Siendo marino, y habiendo conocido a Risso, me resulta inverosímil que hubiera tenido relación con el MLN.
Estaba justo entre los que persiguieron a los tupas, y figuraba en la lista de blancos a eliminar del MLN.”
Respuesta de Fischer:
“Buen día Juan:
Figura en el expediente judicial, en un papel de los propios tupas. Capaz que es otra persona la que vos te referís.
Abrazo.
Diego”
Le respondí que coincidía el grado, nombre y apellidos. También le expliqué que el Capitán Risso había sido uno de los principales enemigos del MLN. Textualmente le dije:“Si esa información proviene del MLN, yo desconfiaría. Es probable que haya sido introducida para desprestigiar a los Risso, que eran unos de sus principales enemigos. Que Risso participara, sería tan absurdo como que lo hubiera hecho Pacheco Areco.
Espero que este tema se aclare por la calidad del libro, tu prestigio, y el buen nombre de gente que ya murió y que tanto luchó contra los tupas.”
No obtuve más respuesta. Así que escribí un comentario en el muro de Fischer diciendo que el libro contenía falsedades (cosa que ha sido demostrada y reconocida por el autor). Ese comentario fue borrado y me envió el siguiente mensaje por Messenger:
“Juan Carlos no me parece correcto lo que publicaste. Lo que escribí en el libro está respaldado por documentos policiales y judiciales. Si tu sostenés lo contrario, demostralo con documentos.”
A lo que le respondí:
“Es al revés. No reviertas la (carga de la) prueba.
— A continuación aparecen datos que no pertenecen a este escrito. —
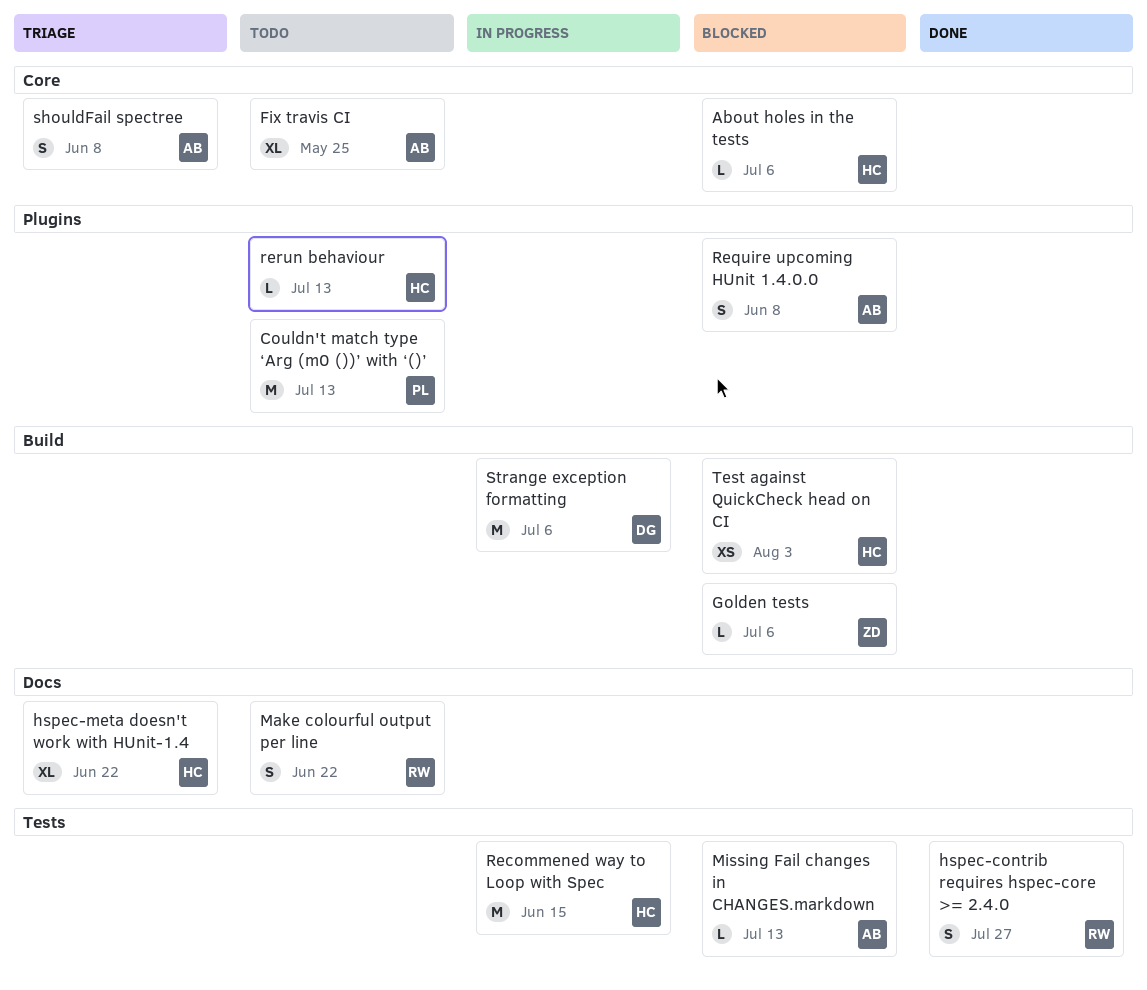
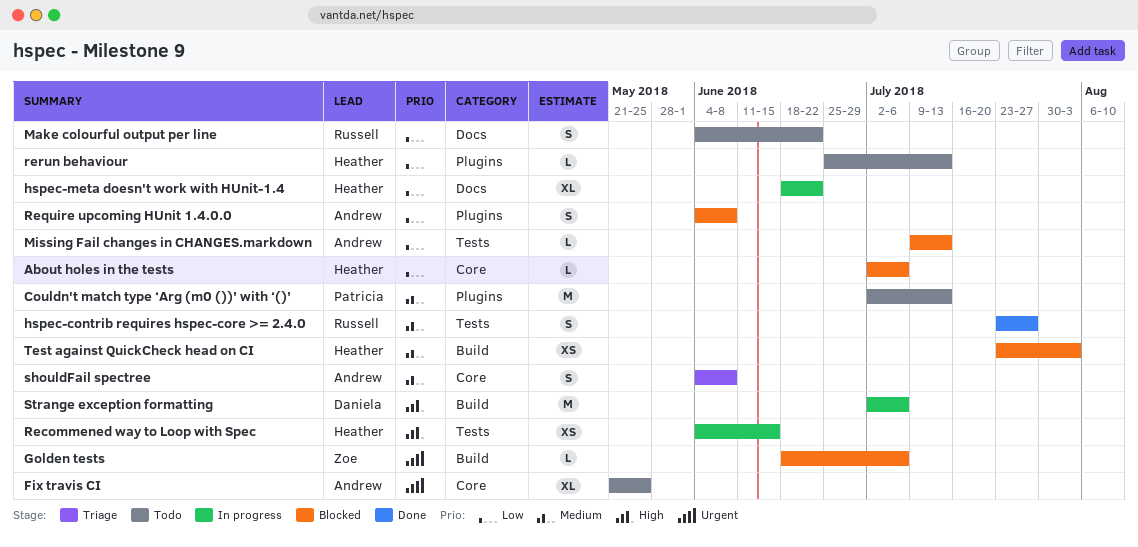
hspec-meta doesn't work with HUnit-1.4, status: Triage -> In progress
Recommened way to Loop with Spec, estimate: M -> XS

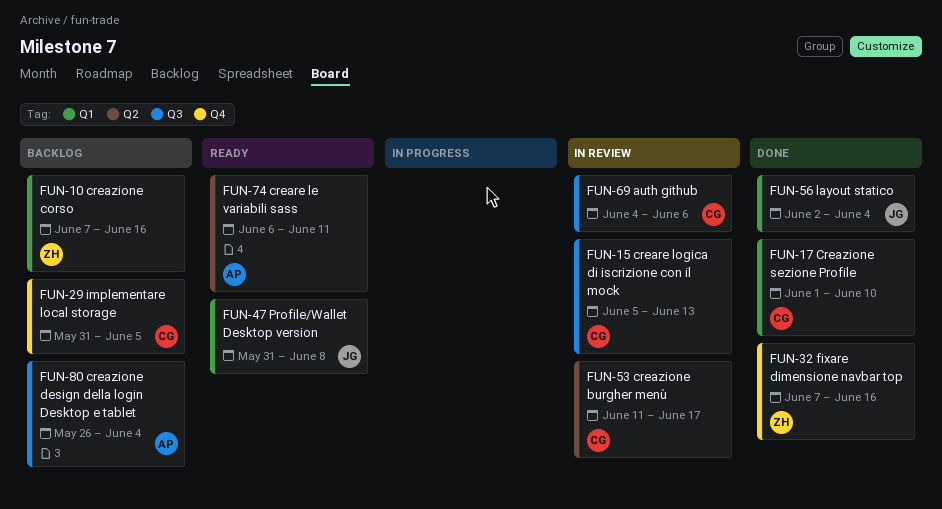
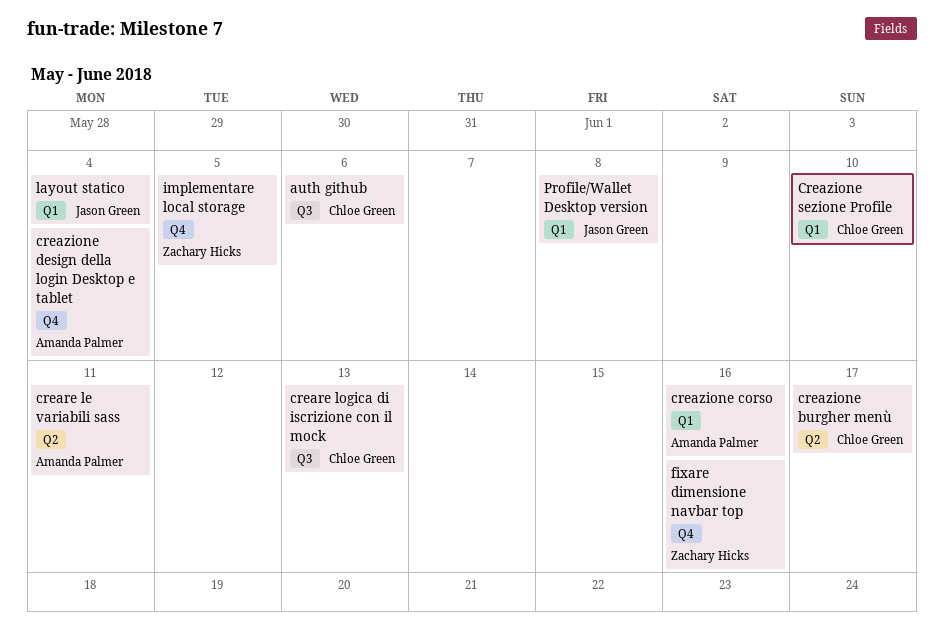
creazione corso, owner: Zachary Hicks -> Amanda Palmer
creazione design della login Desktop e tablet, label: Q3 -> Q4
implementare local storage, owner: Chloe Green -> Zachary Hicks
Tú dices que nada menos que el Jefe de Inteligencia Naval era tupamaro. Justo él, que estaba en la lista de sentenciados a muerte por el MLN.
Demostralo. De lo contrario estarías incurriendo en un delito.
Insiste Fischer:
“No lo digo yo, lo dicen los documentos. Es tu palabra contra los documentos”
A lo que respondí:
“Mostrá los documentos, si existen. Tu referencia en el libro es ridícula: "Archivo General de la Nación". Es como decir "búsquelo en el AGN".
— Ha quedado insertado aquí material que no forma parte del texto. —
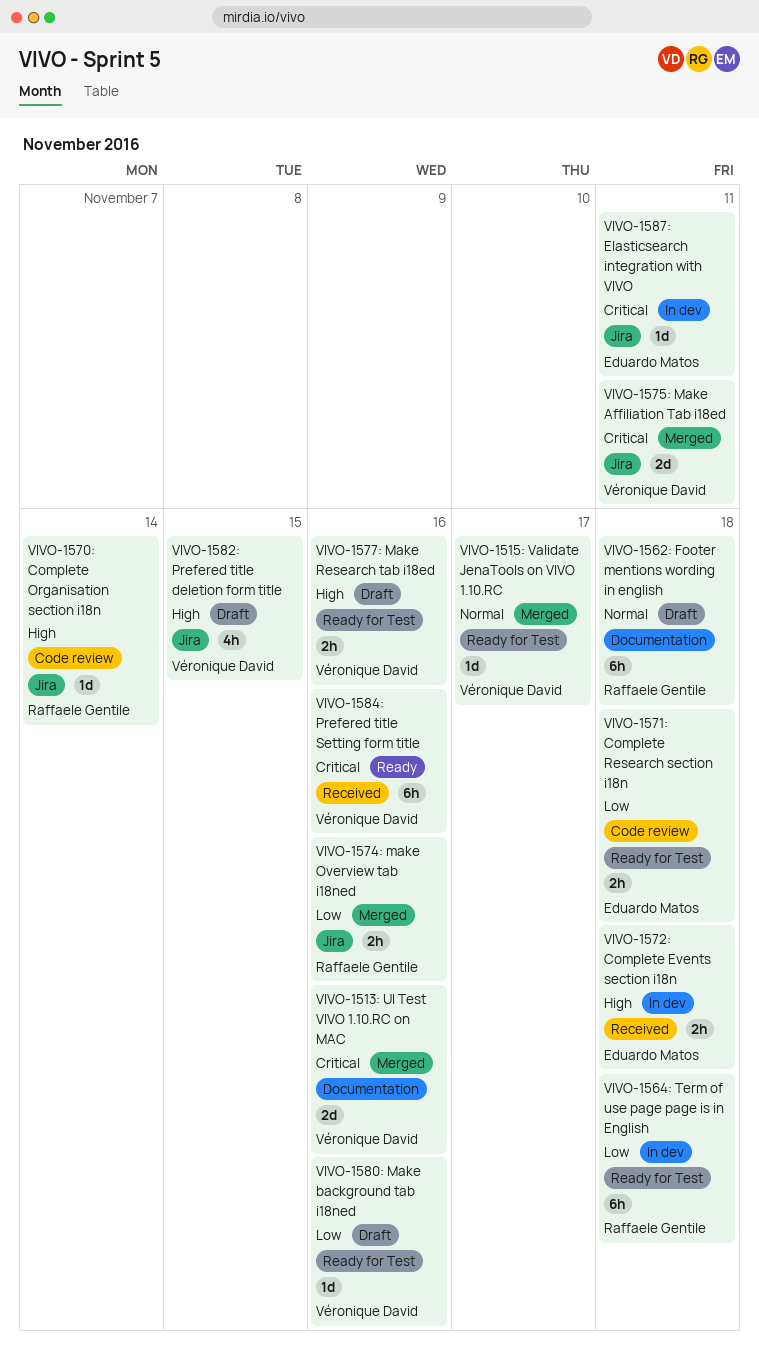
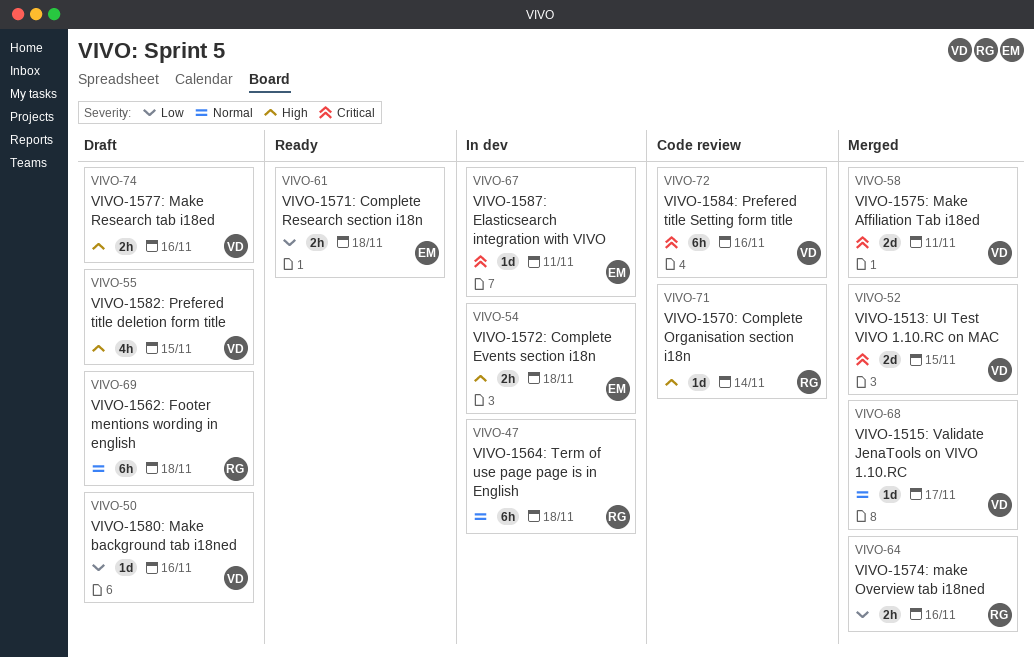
VIVO-1513: UI Test VIVO 1.10.RC on MAC, due: Nov 16 -> Nov 15
VIVO-1564: Term of use page page is in English, priority: Low -> Normal
VIVO-1571: Complete Research section i18n, status: Code review -> Ready
VIVO-1584: Prefered title Setting form title, status: Ready -> Code review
Yo no seré quien te demande, hay gente más dolida por tu injuria.
Y no seguiré esta conversación, porque supongo que el asunto irá por cauce judicial.”
Fin del diálogo epistolar. Finalmente, tuvo que reconocer que había cometido “un error” y escribió una tibia disculpa en Facebook, y la ratificó públicamente en una conferencia en el Hotel Barradas. Claro que aunque aceptó la responsabilidad, culpó a su equipo de investigación por el disparate.
Ahora los lectores de El Observador podrán hacerse una idea de la calidad de la investigación de Fischer, y de su proceder. No tengo rencor, ni revanchismo hacia Fischer. A lo sumo, desprecio.